Most of the Ford teams have been griping about the changes. Wallace's Team Penske South has not been among them.
"I think it's a lot more fun to drive the car under the Five and Five Rule," he said.
It has slowed the cars down perhaps 4-5 mph.
"Before, everybody was just running flat out fast," Wallace explained. "It's a comfortable feeling, it doesn't bother you running the speed, but there wasn't much difference between the cars, so you couldn't pass a guy real easy.
"Now, with the Five and Five, I think they'll be up a lane or working the top lane a little bit better and things will happen different and allow passing to be better."
The 1.54-mile oval, which was reconfigured and made considerably faster prior to last November's race, is still fast enough to be dangerous.
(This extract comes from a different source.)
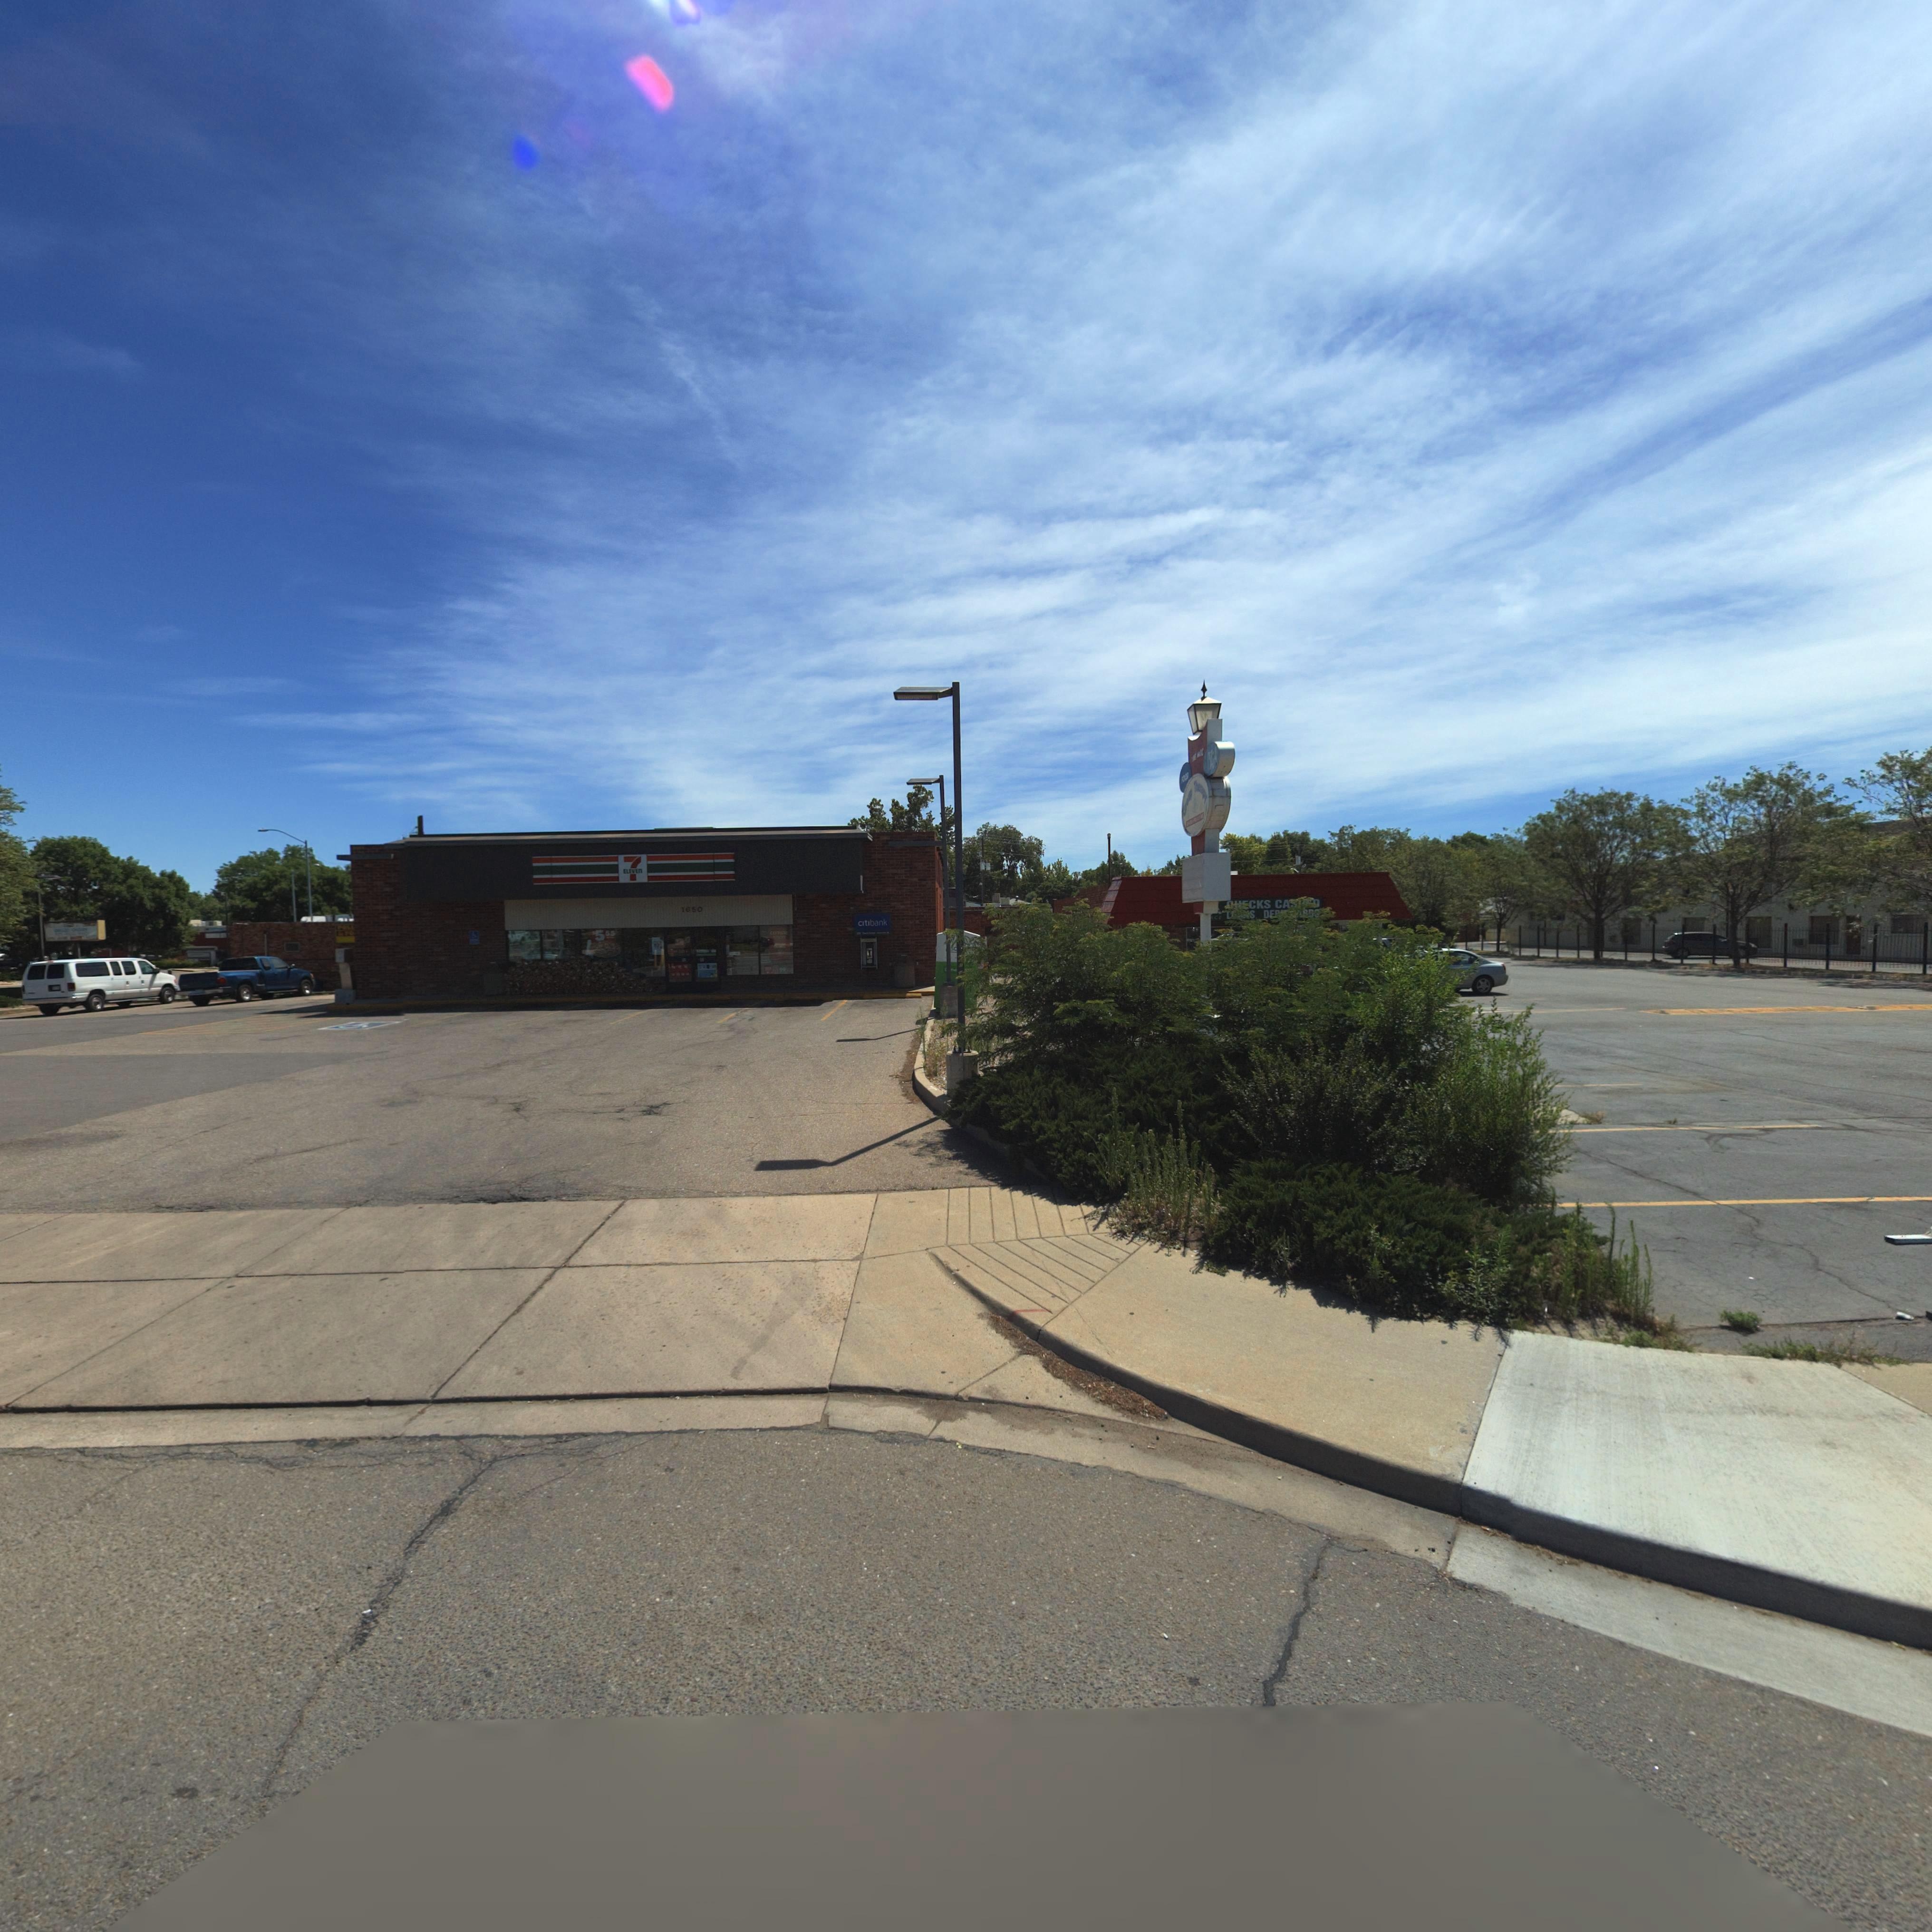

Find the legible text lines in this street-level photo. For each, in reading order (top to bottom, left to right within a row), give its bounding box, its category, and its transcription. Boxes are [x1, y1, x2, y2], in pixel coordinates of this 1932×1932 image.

On Friday, before the rains came to wash out all the scheduled weekend activities, three drivers were injured in separate crashes.
Steve Park, a highly touted Winston Cup rookie, wound up in Georgia Baptist Hospital with fractures to his right thigh, left shoulder blade and collarbone and two broken teeth after crashing during the opening practice.
It appeared a broken suspension piece sent his Chevrolet hurtling into the fourth turn wall at close to 190 mph.
Later in the day, two multicar crashes during a caution-filled ARCA race sent drivers Bob Kelly and Mark Thompson to the hospital with an assortment of injuries, including concussions, broken bones and a collapsed lung for Kelly.
None of the three was in a life-threatening situation, but it's obvious the Atlanta track can be hazardous.
"The problem is, when something does happen, instead of running 180, like this place used to be, you're running 190-plus," said Bill Elliott, like Wallace a former Winston Cup champion. "As far as speed, I'd say you're marginal here. I feel like you're getting to the point that maybe we need to do something.
"But what are we going to do? You go to every team in this garage area and somebody's going to tell you something different. I don't have the answer."
NASCAR requires the teams use carburetor restrictor plates to slow the cars at Daytona and Talladega, the two fastest ovals on the circuit. But speeds keep climbing at non-restricted tracks like Atlanta, Charlotte and Michigan, too.
It appears that NASCAR will keep working with the aerodynamics to get the cars down to a speed everyone is comfortable with.
"I think the days when we were running wide open around this race track are over," Dale Jarrett said. "I don't think you're going to do that again, thank goodness. I think it's a race track that will see better racing because of the rule changes."
The rain also forced the indefinite postponement of the Stihl 300 Busch Grand National race. It was rained out Saturday, rescheduled for today, but was bumped by the Winston Cup race.